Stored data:
====================
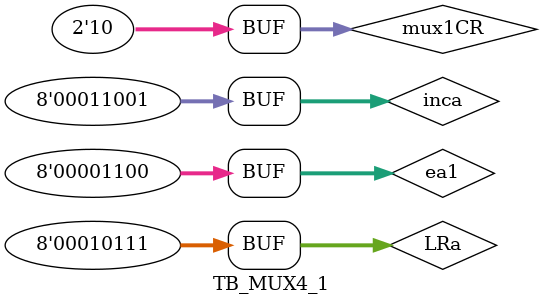
<source format=v>
`timescale 1ns / 1ps


module TB_MUX4_1;

	// Inputs
	reg [7:0] LRa;
	reg [7:0] inca;
	reg [7:0] ea1;
	reg [1:0] mux1CR;

	// Outputs
	wire [7:0] mux1op;

	// Instantiate the Unit Under Test (UUT)
	MUX4_1 uut (
		.LRa(LRa), 
		.inca(inca), 
		.ea1(ea1), 
		.mux1CR(mux1CR), 
		.mux1op(mux1op)
	);

	initial begin
		// Initialize Inputs
		LRa = 0;
		inca = 0;
		ea1 = 0;
		mux1CR = 0;

		// Wait 100 ns for global reset to finish
		#100;
        LRa = 81;
		inca = 83;
		ea1 = 45;
		mux1CR = 0;
		#100;
		
		LRa = 1;
		inca = 3;
		ea1 = 5;
		mux1CR = 1;
		#100;
		
	   LRa = 23;
		inca = 25;
		ea1 = 12;
		mux1CR = 2;
		#100;
		// Add stimulus here

	end
      
endmodule


</source>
====================
**WHAT NEEDS TO BE DONE**: Return each line of the data, keeping its wording exact and omitting pictures.

**SOLVED EXERCISE**:
<source format=v>
`timescale 1ns / 1ps


module TB_MUX4_1;

	// Inputs
	reg [7:0] LRa;
	reg [7:0] inca;
	reg [7:0] ea1;
	reg [1:0] mux1CR;

	// Outputs
	wire [7:0] mux1op;

	// Instantiate the Unit Under Test (UUT)
	MUX4_1 uut (
		.LRa(LRa), 
		.inca(inca), 
		.ea1(ea1), 
		.mux1CR(mux1CR), 
		.mux1op(mux1op)
	);

	initial begin
		// Initialize Inputs
		LRa = 0;
		inca = 0;
		ea1 = 0;
		mux1CR = 0;

		// Wait 100 ns for global reset to finish
		#100;
        LRa = 81;
		inca = 83;
		ea1 = 45;
		mux1CR = 0;
		#100;
		
		LRa = 1;
		inca = 3;
		ea1 = 5;
		mux1CR = 1;
		#100;
		
	   LRa = 23;
		inca = 25;
		ea1 = 12;
		mux1CR = 2;
		#100;
		// Add stimulus here

	end
      
endmodule


</source>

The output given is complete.